Your task: Copy verbatim the part of the data below that opens with the line containing "What are all" and closes with the line containing "2016년, 2020년". Include both of those lines.

Recorded data:

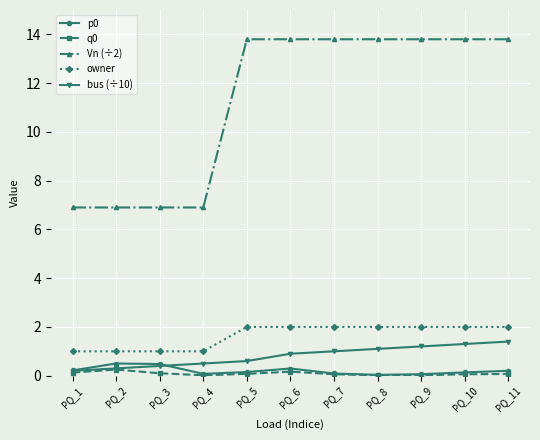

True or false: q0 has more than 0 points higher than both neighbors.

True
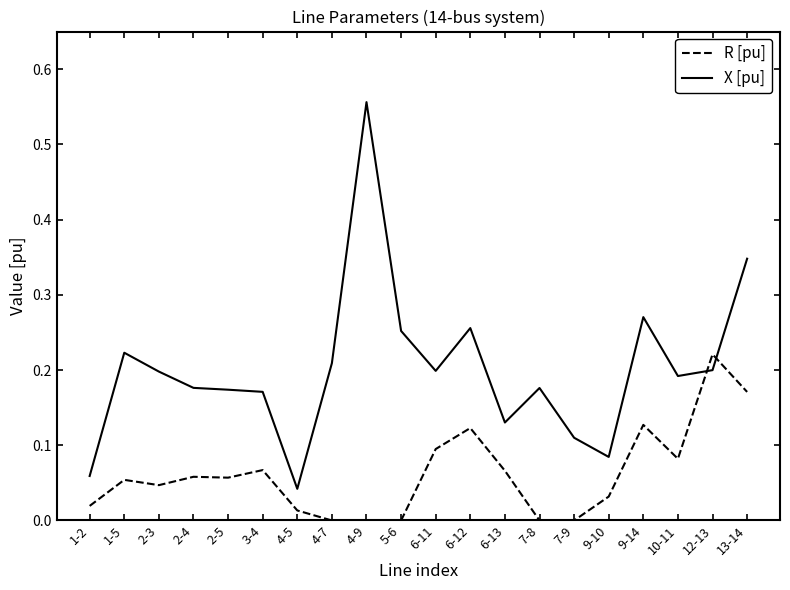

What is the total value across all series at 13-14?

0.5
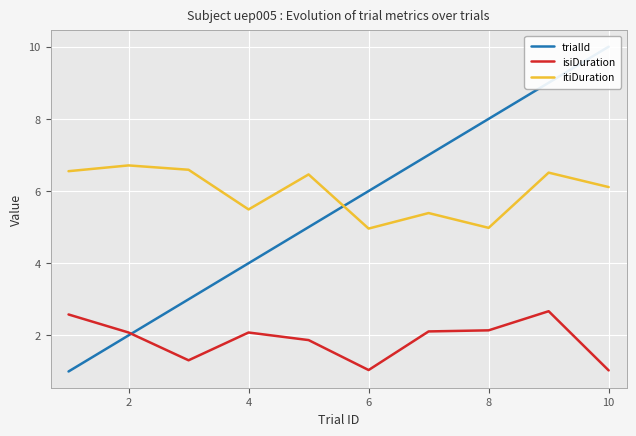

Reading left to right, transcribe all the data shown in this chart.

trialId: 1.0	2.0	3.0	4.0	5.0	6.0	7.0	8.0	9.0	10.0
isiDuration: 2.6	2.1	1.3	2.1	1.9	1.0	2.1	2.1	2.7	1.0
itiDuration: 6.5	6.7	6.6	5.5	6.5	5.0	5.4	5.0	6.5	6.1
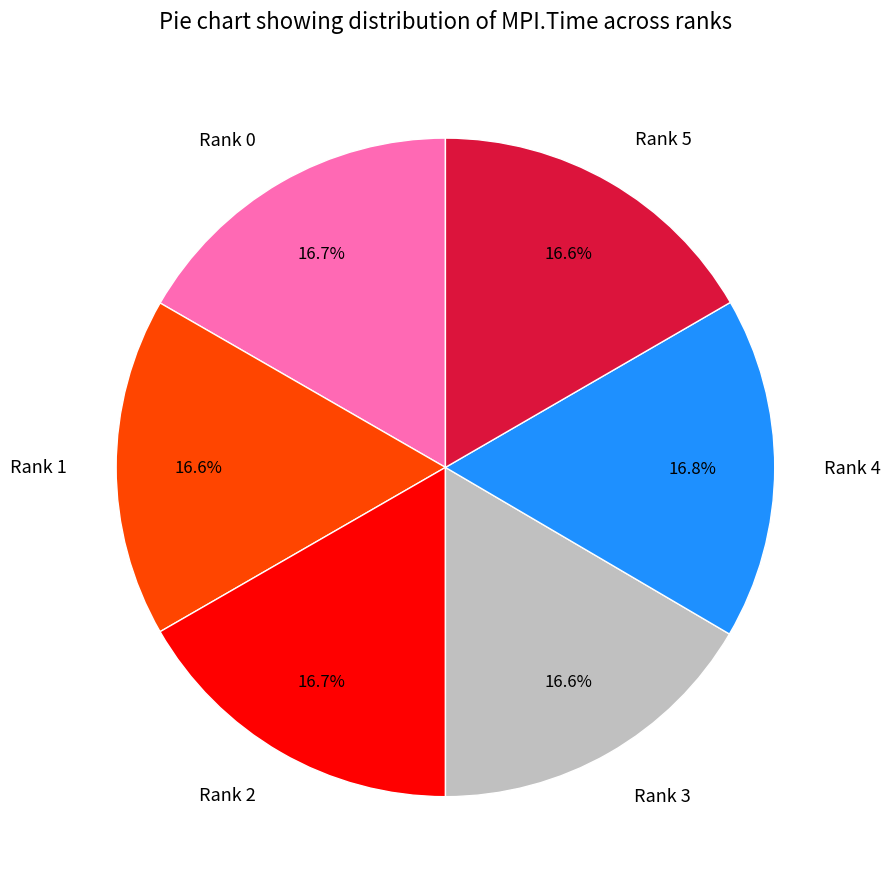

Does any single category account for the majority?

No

==

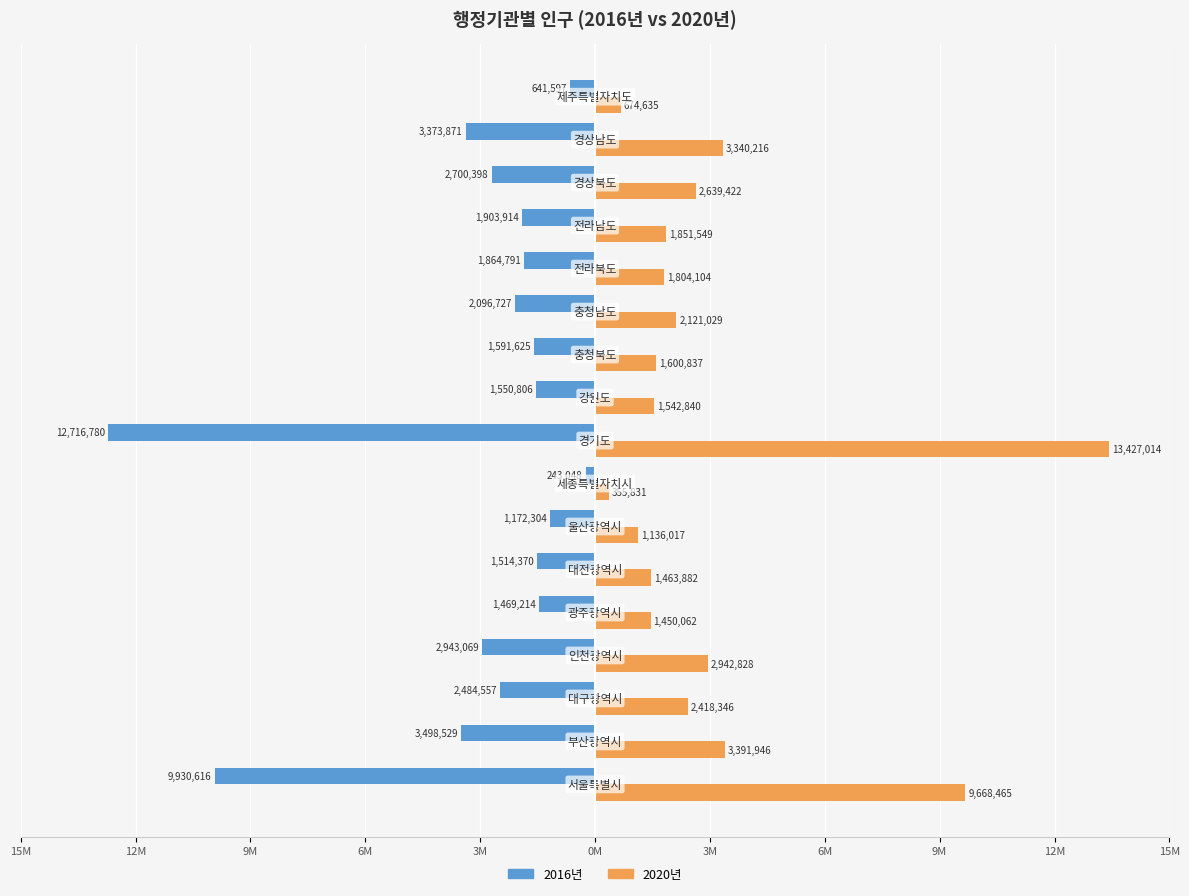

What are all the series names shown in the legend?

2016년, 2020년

Solution below:
What are all the series names shown in the legend?

2016년, 2020년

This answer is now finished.